BOSTON — The K. George and Carolann S. Najarian, MD Inaugural Lecture on Human Rights will be held on Thursday, September 23, at 7 p.m. at Faneuil Hall, announced James M. Kalustian, president of the Armenian Heritage Foundation.
Free and open to the public, the fully-endowed lecture is a public program of the Armenian Heritage Foundation, sponsor of Armenian Heritage Park on the Rose Fitzgerald Kennedy Greenway, Boston.
The Inaugural Lecture is being held this September in recognition of the groundbreaking of the park on the Greenway in 2010.

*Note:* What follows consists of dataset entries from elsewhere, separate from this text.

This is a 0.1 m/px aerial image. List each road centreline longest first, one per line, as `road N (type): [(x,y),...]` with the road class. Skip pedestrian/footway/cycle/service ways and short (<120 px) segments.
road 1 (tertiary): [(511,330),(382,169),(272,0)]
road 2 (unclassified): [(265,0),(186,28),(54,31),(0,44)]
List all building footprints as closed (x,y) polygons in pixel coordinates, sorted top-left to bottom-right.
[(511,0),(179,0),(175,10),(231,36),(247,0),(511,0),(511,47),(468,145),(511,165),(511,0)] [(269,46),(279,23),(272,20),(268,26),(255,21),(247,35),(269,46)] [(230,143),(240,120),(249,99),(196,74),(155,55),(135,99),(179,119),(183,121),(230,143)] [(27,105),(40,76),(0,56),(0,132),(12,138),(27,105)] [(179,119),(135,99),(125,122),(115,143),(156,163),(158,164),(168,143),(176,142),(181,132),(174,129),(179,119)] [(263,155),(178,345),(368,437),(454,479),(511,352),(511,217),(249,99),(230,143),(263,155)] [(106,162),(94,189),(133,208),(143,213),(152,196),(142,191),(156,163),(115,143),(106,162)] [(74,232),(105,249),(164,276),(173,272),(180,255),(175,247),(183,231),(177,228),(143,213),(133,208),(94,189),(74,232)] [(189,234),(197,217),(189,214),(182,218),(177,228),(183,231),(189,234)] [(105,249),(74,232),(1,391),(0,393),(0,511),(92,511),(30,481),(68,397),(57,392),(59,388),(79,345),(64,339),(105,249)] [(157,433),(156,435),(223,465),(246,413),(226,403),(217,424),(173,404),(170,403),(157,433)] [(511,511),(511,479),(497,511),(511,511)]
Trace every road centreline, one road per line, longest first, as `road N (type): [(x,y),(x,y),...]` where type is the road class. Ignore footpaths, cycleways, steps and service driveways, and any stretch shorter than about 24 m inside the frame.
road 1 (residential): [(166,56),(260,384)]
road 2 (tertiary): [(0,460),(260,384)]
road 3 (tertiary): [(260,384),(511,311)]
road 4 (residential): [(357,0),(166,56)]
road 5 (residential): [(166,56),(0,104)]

Kerry Kennedy, human rights activist, founder of the Robert F. Kennedy Center for Justice and Human Rights, Washington, DC and author of Speak Truth to Power: Human Rights Defenders Who are Changing Our World, is the keynote speaker.
Opening Remarks will be offered by Peter Balakian, Donald M. and Constance H. Rebar Professor of the Humanities, Colgate University, poet and author of The Burning Tigris: The Armenian Genocide and America’s Response — A History of International Human Rights and Forgotten Heroes, which was the inspiration for this series. He wrote about the New England women and men — intellectuals, politicians, diplomats, religious leaders and ordinary citizens — who, beginning in the 1890s at Faneuil Hall, heard the eyewitness accounts of the atrocities taking place against the Armenian minority of the Ottoman Empire during World War I and were called to action. Distinguished Bostonians, among them Julia Ward Howe, Clara Barton, Charlotte Perkins Gilman and Alice Stone Blackwell, heard these accounts and were moved to assist the Armenians.
As a result, the American Red Cross launched its first international mission with Clara Barton bringing aid to the Armenians. Philanthropists nationwide raised over $100 million in support. This was America’s first internationally-focused human rights movement.